(Provided material Opens)
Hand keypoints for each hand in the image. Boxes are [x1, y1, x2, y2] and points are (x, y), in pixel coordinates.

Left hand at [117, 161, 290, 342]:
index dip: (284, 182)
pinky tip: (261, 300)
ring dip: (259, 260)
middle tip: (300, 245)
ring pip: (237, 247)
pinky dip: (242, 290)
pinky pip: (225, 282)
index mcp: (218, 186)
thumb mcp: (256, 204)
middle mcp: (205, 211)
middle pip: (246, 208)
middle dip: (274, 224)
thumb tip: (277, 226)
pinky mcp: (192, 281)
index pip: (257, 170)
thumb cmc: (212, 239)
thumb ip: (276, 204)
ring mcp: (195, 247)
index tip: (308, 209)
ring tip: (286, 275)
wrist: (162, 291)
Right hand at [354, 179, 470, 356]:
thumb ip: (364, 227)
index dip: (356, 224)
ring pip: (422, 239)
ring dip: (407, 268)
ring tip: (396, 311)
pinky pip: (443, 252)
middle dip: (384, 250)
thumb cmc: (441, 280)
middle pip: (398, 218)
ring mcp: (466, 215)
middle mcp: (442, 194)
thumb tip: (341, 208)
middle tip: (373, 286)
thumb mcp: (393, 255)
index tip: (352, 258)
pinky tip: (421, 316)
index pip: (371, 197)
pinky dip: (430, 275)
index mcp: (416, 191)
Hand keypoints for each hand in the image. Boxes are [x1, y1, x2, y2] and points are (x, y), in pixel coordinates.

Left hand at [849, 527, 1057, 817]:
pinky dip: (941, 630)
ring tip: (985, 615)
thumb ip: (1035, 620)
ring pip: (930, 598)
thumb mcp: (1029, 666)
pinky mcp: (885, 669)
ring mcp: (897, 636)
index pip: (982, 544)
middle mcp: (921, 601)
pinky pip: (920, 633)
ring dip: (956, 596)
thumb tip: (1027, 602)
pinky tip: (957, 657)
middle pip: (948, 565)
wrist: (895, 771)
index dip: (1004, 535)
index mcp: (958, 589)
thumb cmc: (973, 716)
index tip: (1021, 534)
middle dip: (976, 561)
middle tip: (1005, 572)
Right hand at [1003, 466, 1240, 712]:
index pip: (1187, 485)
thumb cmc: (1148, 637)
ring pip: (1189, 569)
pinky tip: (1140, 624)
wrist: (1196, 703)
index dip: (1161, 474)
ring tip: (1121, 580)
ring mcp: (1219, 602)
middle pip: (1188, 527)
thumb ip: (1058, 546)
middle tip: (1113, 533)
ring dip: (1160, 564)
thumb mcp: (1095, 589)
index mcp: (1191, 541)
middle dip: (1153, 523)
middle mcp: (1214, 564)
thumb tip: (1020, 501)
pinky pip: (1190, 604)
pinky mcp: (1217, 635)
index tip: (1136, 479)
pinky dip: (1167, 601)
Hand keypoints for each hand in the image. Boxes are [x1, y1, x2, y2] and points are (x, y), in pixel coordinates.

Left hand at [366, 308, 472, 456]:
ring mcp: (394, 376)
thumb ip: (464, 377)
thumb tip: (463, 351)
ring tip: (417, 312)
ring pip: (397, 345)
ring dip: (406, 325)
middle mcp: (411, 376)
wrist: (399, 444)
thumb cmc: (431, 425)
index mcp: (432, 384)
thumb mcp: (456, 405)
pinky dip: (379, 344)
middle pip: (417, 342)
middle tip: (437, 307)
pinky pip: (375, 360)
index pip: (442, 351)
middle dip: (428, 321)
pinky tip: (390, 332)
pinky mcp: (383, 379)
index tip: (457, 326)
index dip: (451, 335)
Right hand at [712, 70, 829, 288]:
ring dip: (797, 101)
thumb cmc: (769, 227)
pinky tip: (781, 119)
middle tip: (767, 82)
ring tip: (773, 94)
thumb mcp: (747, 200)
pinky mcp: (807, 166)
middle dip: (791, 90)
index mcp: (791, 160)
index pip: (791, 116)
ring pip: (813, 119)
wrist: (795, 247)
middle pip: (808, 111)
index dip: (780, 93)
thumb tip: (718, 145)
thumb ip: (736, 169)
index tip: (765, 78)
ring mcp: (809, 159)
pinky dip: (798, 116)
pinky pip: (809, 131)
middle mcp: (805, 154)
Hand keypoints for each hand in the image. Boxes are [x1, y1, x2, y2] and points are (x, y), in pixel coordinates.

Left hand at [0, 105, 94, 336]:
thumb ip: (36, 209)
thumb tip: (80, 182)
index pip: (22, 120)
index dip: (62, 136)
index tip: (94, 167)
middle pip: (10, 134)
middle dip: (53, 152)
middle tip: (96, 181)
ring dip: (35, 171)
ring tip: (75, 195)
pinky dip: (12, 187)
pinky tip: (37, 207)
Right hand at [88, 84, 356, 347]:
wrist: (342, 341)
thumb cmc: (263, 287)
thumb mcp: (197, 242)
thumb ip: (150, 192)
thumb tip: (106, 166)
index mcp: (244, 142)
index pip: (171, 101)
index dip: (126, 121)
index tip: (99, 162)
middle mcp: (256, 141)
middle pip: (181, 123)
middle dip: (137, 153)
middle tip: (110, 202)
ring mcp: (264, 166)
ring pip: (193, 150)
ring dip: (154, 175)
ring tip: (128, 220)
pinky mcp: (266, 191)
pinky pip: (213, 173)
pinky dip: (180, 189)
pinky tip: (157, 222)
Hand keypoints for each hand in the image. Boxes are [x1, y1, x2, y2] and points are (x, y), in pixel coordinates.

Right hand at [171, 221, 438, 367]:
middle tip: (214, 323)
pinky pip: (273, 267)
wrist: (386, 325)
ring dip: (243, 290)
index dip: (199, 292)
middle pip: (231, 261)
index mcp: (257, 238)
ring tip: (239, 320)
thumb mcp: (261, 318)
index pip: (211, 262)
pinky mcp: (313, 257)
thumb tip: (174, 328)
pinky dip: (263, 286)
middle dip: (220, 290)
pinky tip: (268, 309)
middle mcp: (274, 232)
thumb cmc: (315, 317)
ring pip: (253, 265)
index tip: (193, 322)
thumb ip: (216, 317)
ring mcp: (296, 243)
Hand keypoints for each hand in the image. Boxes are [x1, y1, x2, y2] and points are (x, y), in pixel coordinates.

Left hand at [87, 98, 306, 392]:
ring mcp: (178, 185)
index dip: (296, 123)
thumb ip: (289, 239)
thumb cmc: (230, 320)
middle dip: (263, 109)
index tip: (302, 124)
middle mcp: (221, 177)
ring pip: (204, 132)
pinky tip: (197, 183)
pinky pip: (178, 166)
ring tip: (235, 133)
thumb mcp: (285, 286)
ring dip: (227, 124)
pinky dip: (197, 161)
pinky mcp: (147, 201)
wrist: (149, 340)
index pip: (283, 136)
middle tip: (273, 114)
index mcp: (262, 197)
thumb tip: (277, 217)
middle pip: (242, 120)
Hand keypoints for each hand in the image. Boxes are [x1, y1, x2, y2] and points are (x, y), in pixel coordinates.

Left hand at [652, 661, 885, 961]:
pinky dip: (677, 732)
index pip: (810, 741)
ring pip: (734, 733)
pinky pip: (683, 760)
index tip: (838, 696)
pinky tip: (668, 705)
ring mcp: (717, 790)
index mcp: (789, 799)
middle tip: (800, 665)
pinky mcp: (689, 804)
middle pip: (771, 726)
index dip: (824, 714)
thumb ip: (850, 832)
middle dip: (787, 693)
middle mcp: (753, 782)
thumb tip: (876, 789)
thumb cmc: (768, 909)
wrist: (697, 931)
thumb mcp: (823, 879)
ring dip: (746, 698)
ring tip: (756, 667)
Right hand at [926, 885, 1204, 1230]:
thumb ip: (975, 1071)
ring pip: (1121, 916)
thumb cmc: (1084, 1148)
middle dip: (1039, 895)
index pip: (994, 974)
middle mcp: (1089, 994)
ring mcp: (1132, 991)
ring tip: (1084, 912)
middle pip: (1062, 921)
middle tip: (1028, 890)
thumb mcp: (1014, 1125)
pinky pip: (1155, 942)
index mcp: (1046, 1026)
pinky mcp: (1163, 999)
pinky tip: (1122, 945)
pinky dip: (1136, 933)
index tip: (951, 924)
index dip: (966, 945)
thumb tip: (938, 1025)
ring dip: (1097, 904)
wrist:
(Provided material Closes)
* _Work to complete_:
Reproduce word for word only the first line of the listing above and each line after it through the line with "middle dip: (384, 250)".

* _Response for this exercise_:
Hand keypoints for each hand in the image. Boxes are [x1, y1, x2, y2] and points are (x, y), in pixel coordinates.

Left hand at [117, 161, 290, 342]:
index dip: (284, 182)
pinky tip: (261, 300)
ring dip: (259, 260)
middle tip: (300, 245)
ring pip: (237, 247)
pinky dip: (242, 290)
pinky pip: (225, 282)
index mcp: (218, 186)
thumb mcp: (256, 204)
middle mcp: (205, 211)
middle pip: (246, 208)
middle dip: (274, 224)
thumb tip: (277, 226)
pinky mcp: (192, 281)
index pip: (257, 170)
thumb cmc: (212, 239)
thumb ip: (276, 204)
ring mcp: (195, 247)
index tip: (308, 209)
ring tip: (286, 275)
wrist: (162, 291)
Right hand at [354, 179, 470, 356]:
thumb ip: (364, 227)
index dip: (356, 224)
ring pip: (422, 239)
ring dip: (407, 268)
ring tip: (396, 311)
pinky pip: (443, 252)
middle dip: (384, 250)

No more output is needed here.